The Case Against Associated Newspapers
A number of high profile individuals including Prince Harry, Baroness Doreen Lawrence and Elton John have brought proceedings against Associated Newspapers, proprietor of the Daily Mail and The Mail on Sunday, alleging unlawful information gathering.
This unlawful information gathering is alleged to have involved the illicit interception of voicemail messages, “blagging” (the obtaining of private information such as telephone bills or bank records through deception), private investigation and the authorising of breaking and entering into private property.
The allegations made by claimants against Associated Newspapers date back to 1993 but are believed to have continued “beyond until 2018”. They are in the tort of misuse of private information.
The arguments posed by Associated Newspapers
One of the arguments made by the defendant’s legal team is that the claims are “time barred”. The limitation period for privacy claims is six years, which is the standard tort limitation period. Thus, given that Associated Newspapers are alleged to have conducted its illicit activities as far back as 1993, it has argued that the claims set out against it are, quite simply, way out of time. Most notably, Associated Newspapers have argued that the claimants could well have known that they had a claim earlier “with reasonable diligence”.
In addition, Associated Newspapers have completely denied the allegations made against the publisher and have argued that it did not undertake any unlawful information gathering as alleged. This contrasts with other ongoing unlawful information gathering litigation, such as against the Mirror Group Newspapers, where in the leading trial in this area Gulati & ors v MGN in which Taylor Hampton acted for Shobna Gulati, the defendant did concede liability: Gulati & ors v MGN [2015] EWHC 1482 (Ch), paragraph 2.
Further or in the alternative
These two different arguments made by Associates Newspapers are being run concurrently. It is both denying liability wholeheartedly and arguing that the claims made against it are statute barred.

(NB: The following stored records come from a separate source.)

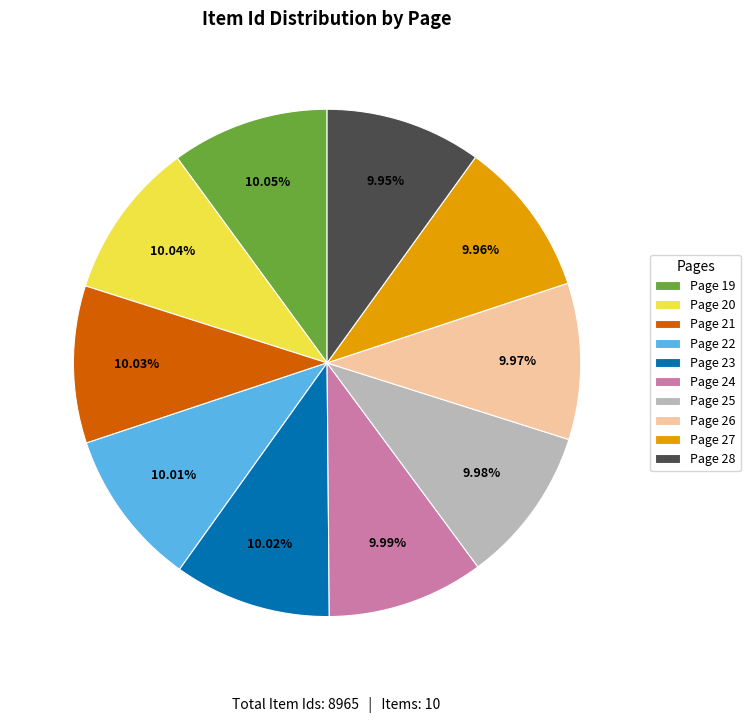

Is there any slice that represents more than half of the pie?

No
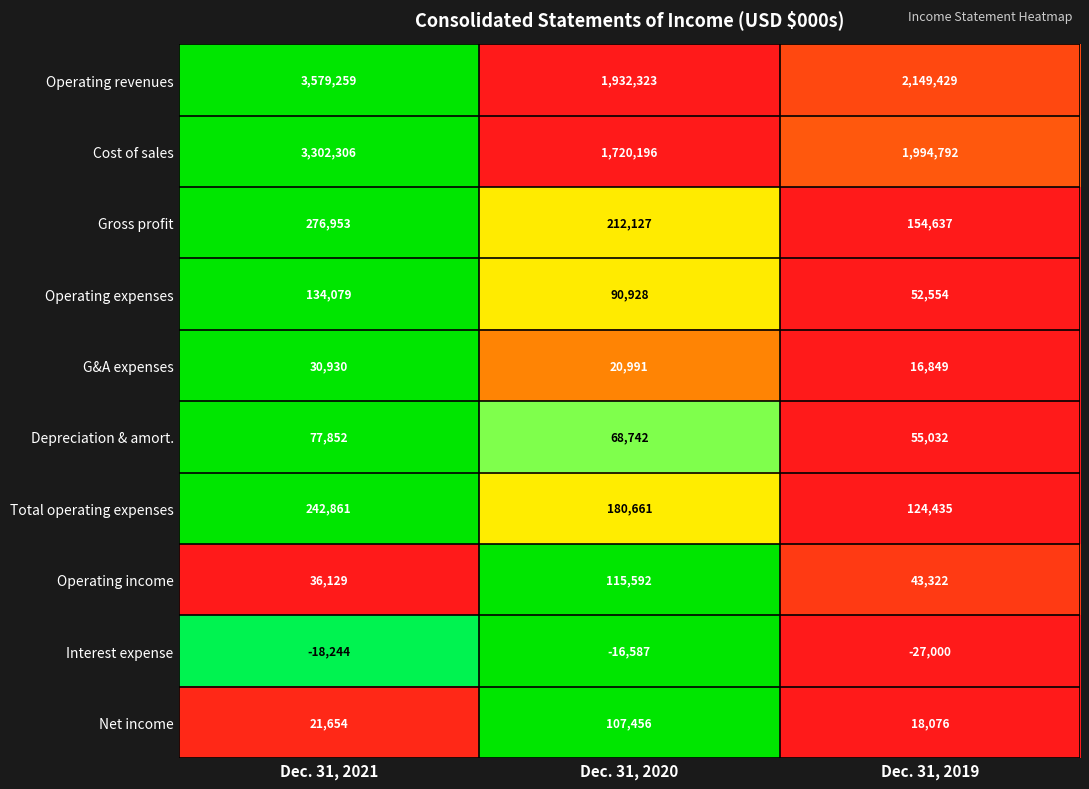

Which series has the largest total across all categories?

Operating revenues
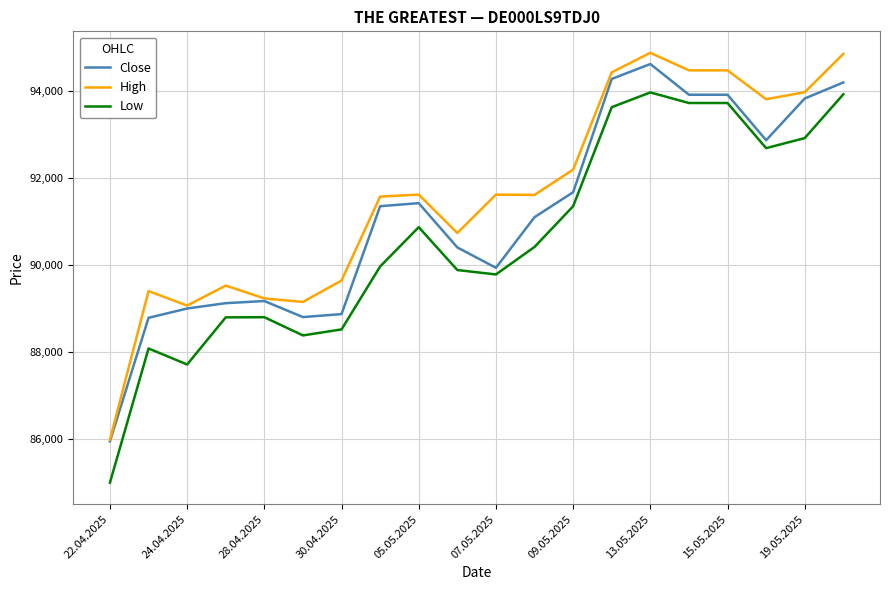

What is the maximum value for Low?

93961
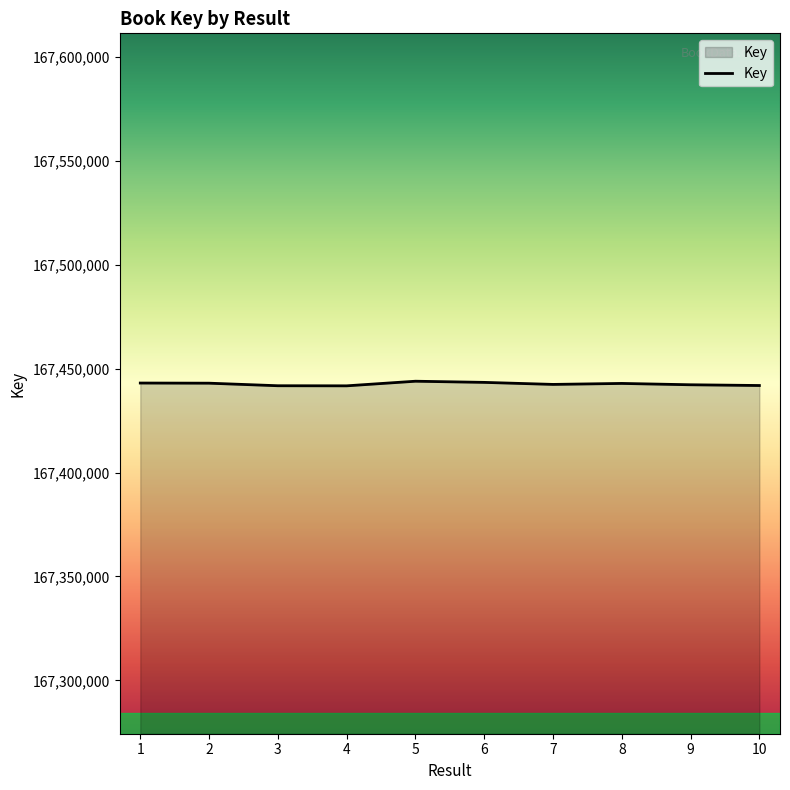

What is the greatest value displayed?

167443987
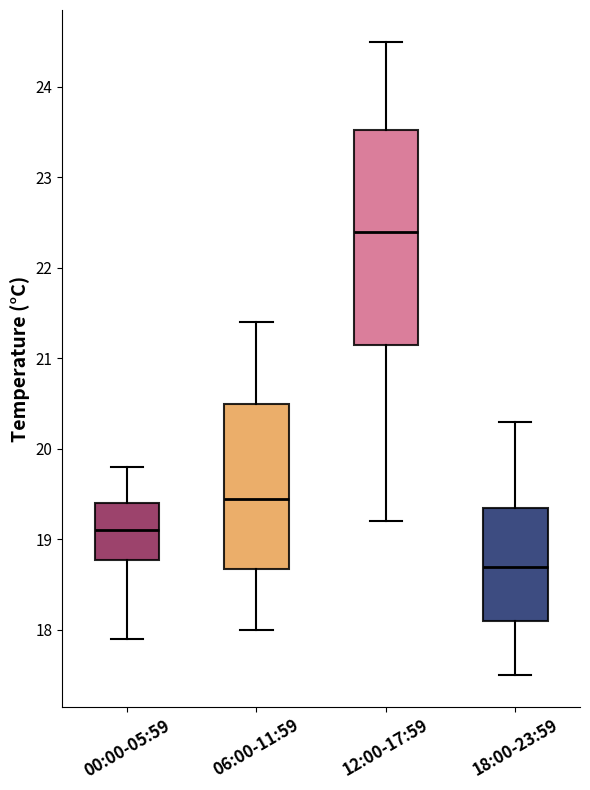

Where does the lower whisker of the box for 18:00-23:59 end on the y-axis? The values are not printed on the chart, so give them approximately, as read against the axis.

17.5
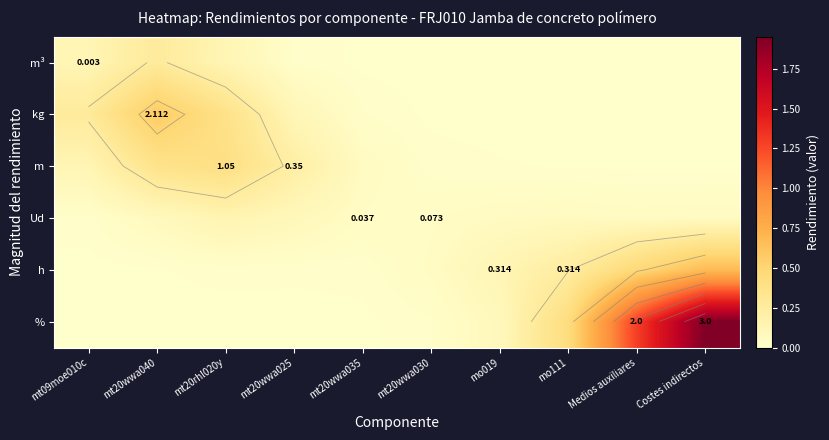

What is the difference between the highest and lowest values at mt20wwa025?

0.2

Essentially, the argument is: X is not true, but if it is true then it does not matter because of Y.
There is nothing to prevent Associated Newspapers making these two parallel arguments. If one defence does not work, then an alternative defence may be put forward independently of the previous defence. This is known as arguing further or in the alternative, where one asserts alternative factual statements. This occurred successfully in the case of Binks v Securicor, as Mr Justice Maurice Kay stated that there is no need to “exclude altogether the possibility of pleading factual alternatives”: Binks v Securicor [2003] EWCA Civ 993, paragraph 18.